I can't help wondering if life was the similar for Tintoretto or Titian. They were concerned about their careers and were ambitious to boot. Tintoretto was quite a cad when it came to business. Both of those artists had mouths to feed after all. But they never stopped pushing the boundaries of their work. They continued to find ways to express their concerns about painting. They reacted to their times and understood that they HAD to find new ways to express visual ideas. They radicalized content and used their practice to make that radical nature apparent in the work. This fight is still obvious in their paintings and still a revelation to us today. Not because they painted figures or that they made a buttload of money but because they expressed something unique. That is what’s missing in the Giardini and my painting generation, originality and guts.

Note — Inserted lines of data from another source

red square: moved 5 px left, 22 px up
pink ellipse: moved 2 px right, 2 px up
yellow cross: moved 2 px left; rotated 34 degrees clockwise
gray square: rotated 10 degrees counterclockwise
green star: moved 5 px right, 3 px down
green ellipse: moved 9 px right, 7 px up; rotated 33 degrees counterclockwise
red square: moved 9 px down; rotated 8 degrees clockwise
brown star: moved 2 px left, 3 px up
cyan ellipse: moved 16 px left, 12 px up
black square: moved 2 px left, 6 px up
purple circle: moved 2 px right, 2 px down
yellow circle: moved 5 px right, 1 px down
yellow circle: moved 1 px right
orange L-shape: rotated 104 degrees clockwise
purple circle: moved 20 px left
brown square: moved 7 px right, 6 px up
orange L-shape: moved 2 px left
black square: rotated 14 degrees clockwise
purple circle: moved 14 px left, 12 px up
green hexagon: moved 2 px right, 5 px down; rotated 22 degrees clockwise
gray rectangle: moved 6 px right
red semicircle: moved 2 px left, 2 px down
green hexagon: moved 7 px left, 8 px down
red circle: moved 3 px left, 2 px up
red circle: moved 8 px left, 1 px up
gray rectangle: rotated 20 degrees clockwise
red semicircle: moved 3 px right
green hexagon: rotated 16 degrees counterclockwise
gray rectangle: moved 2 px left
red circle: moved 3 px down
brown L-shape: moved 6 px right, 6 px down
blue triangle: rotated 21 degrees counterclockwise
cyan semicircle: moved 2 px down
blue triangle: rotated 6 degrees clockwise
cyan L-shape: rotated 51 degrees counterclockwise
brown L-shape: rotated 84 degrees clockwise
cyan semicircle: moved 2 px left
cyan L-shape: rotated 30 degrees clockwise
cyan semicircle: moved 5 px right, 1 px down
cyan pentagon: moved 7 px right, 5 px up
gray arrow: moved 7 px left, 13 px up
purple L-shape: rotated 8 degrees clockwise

Back on the Vaporetto I am exhausted from the show. I watch the city flow past on my way to the Ca’ Rezzonico stop. Art is not easy, it never has been. It demands a great deal of attention and a great deal of thought. I get excited, genuinely enthusiastic about it, and when I'm disappointed I examine it to find out why it disappoints. I want it to be great! Today the work I saw was overshadowed by yesterday's visual encounter with another century and the aesthetic connections I was able to make through time. Today's art felt light and uneventful. Thankfully the vaporetto floats into the Grand Canal and makes it all fantastic once again.